A obrigatoriedade do pagamento desse benefício aos domésticos foi determinada pela Resolução nº 780, do Conselho Curador do FGTS, publicada no “Diário Oficial da União” desta sexta-feira (25/9).

Segundo a resolução, o empregador deverá solicitar, via requerimento, a inclusão do seu empregado no regime do FGTS, nos termos a serem definidos pela Caixa Econômica Federal.

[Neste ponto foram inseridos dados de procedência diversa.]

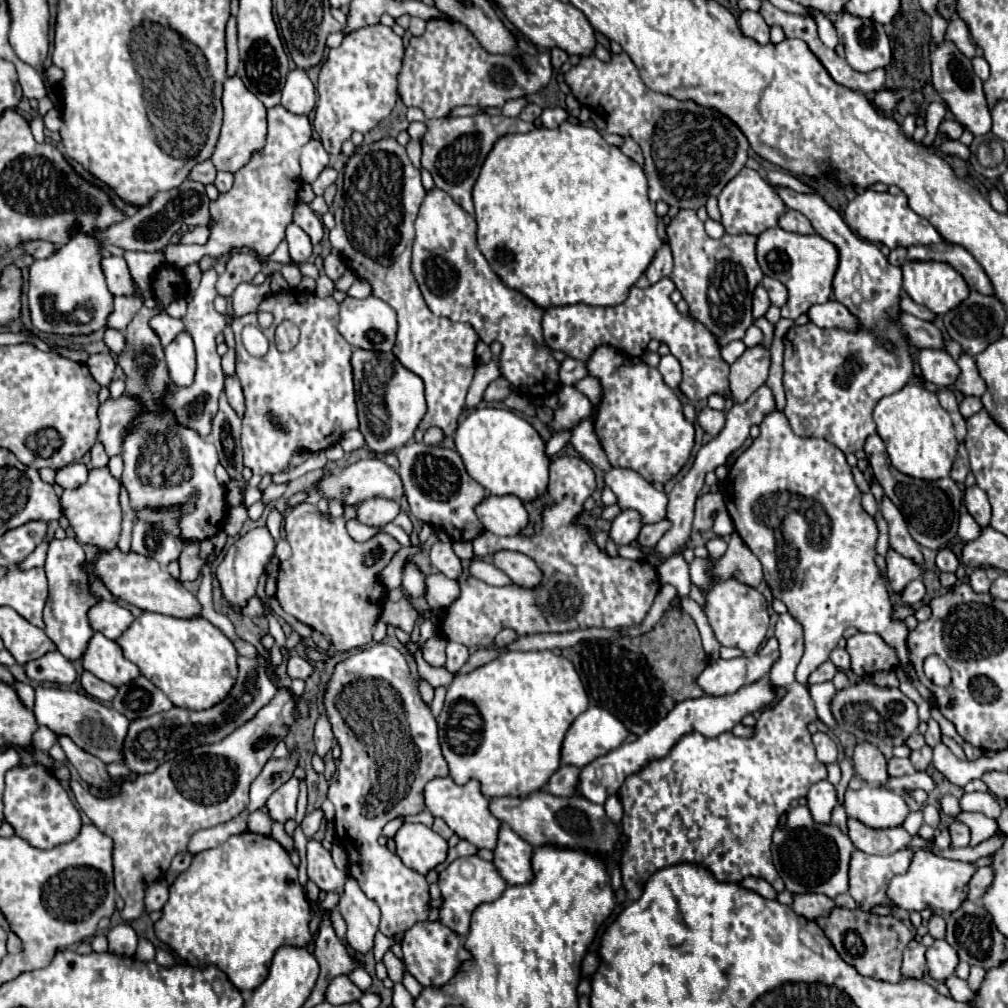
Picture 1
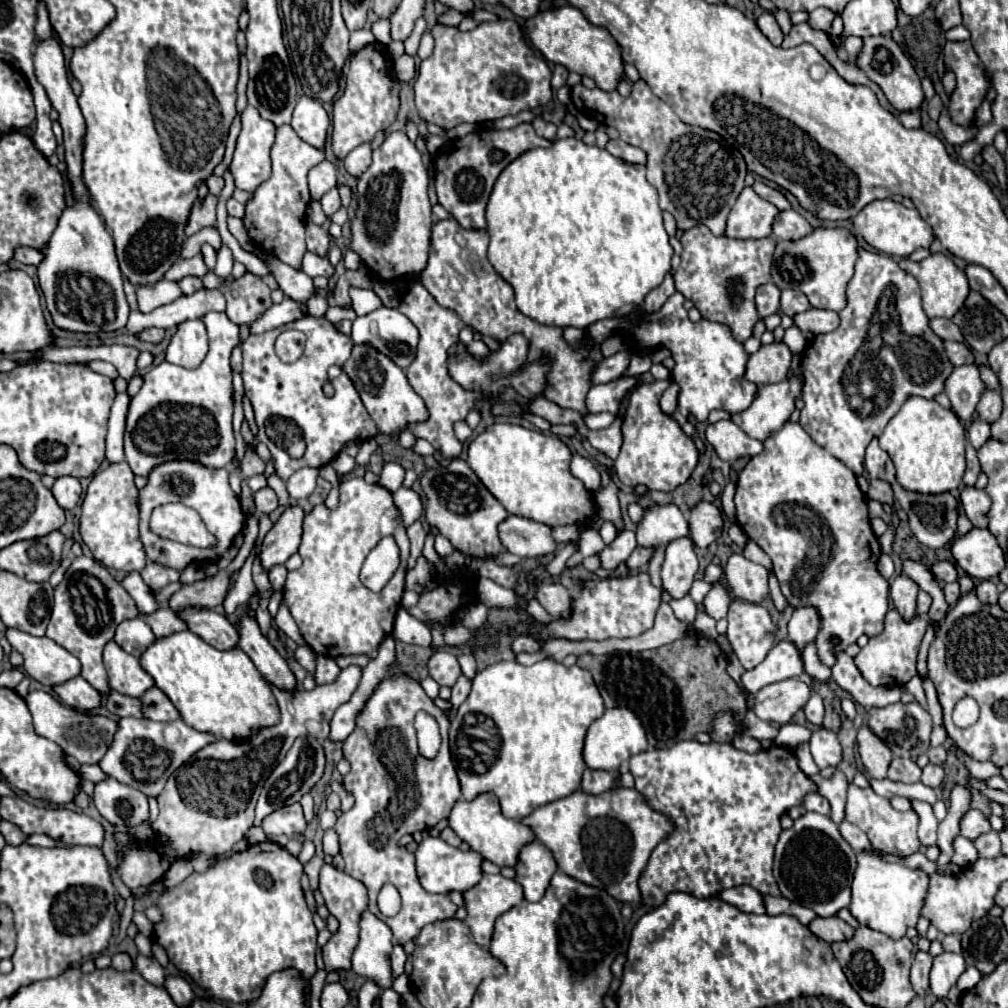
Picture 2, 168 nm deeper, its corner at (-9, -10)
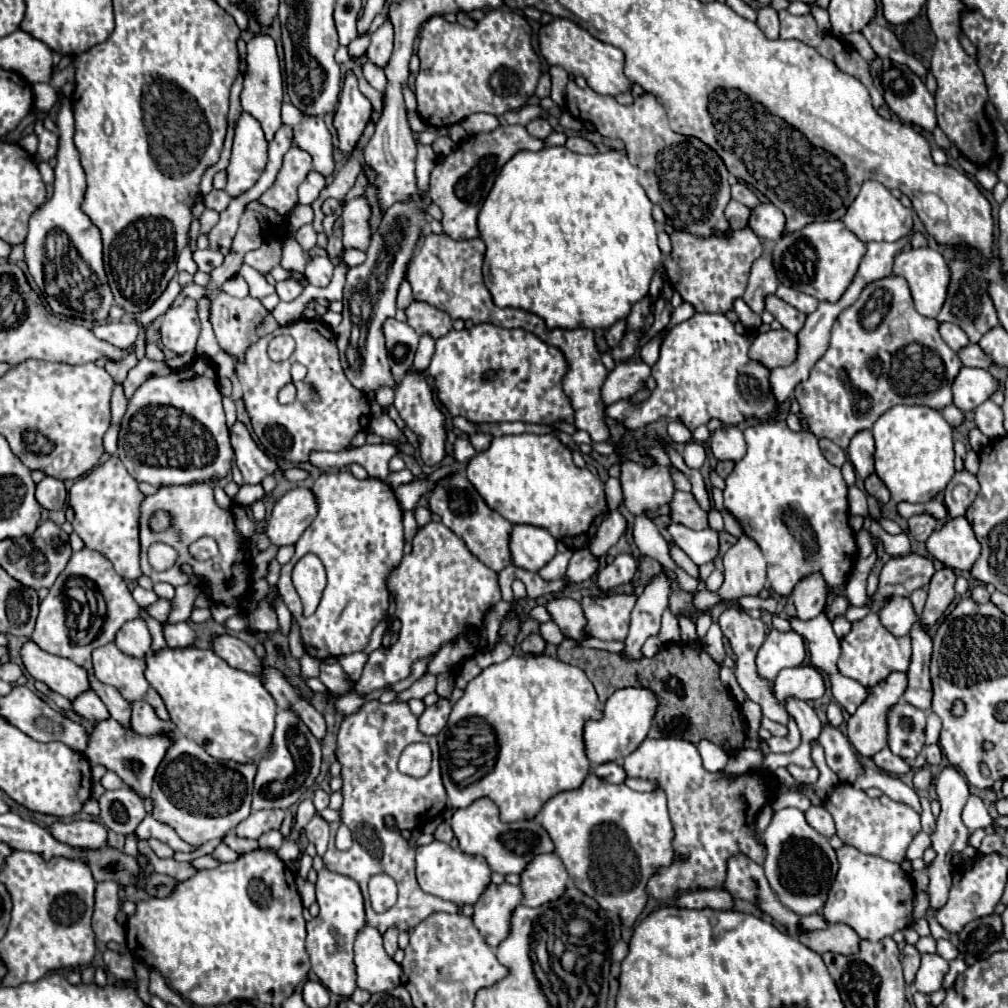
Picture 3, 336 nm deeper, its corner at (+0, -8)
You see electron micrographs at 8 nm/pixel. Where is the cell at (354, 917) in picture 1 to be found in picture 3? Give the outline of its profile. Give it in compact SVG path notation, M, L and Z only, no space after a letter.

Até 1º de outubro, a Caixa deverá esclarecer a forma como serão efetuados os depósitos, os saques, a emissão de extratos das contas e, ainda, disciplinar a situação dos empregados domésticos que já estão abrangidos pelo sistema do FGTS por opção dos seus empregadores.

Para pagar o FGTS, o empregador terá de cadastrar seu empregado doméstico no site do eSocial. Mas esse procedimento somente estará disponível no início de outubro.

Com o FGTS, os empregadores domésticos terão de recolher, em uma guia específica, estes valores: 8% sobre o salário mensal a título de FGTS; 0,8% como seguro contra acidentes de trabalho; 3,2% como fundo para demissão sem justa causa; 8% referente ao INSS devido pelo empregador; e 8% a 11% como INSS devido pelo trabalhador.

Poderá também haver o recolhimento do IR na fonte, mas apenas se o salário superar R$ 1.903,98 por mês. O IR e a contribuição do empregado ao INSS (8% a 11%) poderão ser descontados pelo empregador do salário pago ao empregado.

Para fazer o cadastro, os empregadores terão de entrar no site do eSocial (www.esocial.gov.br) e se identificar. Serão exigidos os seguintes dados: CPF, data de nascimento e os recibos de entrega das duas últimas declarações do IR. O empregador que não tiver declarado IR nos dois últimos anos poderá usar o número do título de eleitor.

Depois de feito o cadastro, o empregador vai receber um código de acesso ao portal. A seguir, é preciso cadastrar o empregado doméstico.

Para tanto, serão exigidos estes documentos e informações: número, série e UF da carteira de trabalho; número do NIS (NIT/PIS/Pasep); CPF; data de nascimento; data de admissão no emprego; data da opção pelo FGTS; valor do salário mensal; escolaridade; raça/cor; endereço residencial; endereço do local de trabalho; telefone e (se houver) um e-mail para contato.

Feito o cadastro, o empregador terá de entrar no sistema todo mês e informar o valor do salário (e das horas extras, se for o caso). O sistema gerará uma guia única de recolhimento de todos os tributos, inclusive o FGTS.

Aí, basta ir ao banco e pagar. O primeiro pagamento obrigatório do FGTS, referente a outubro, deverá ser feito até 6 de novembro (o vencimento normal é até o dia 7, que em novembro será um sábado).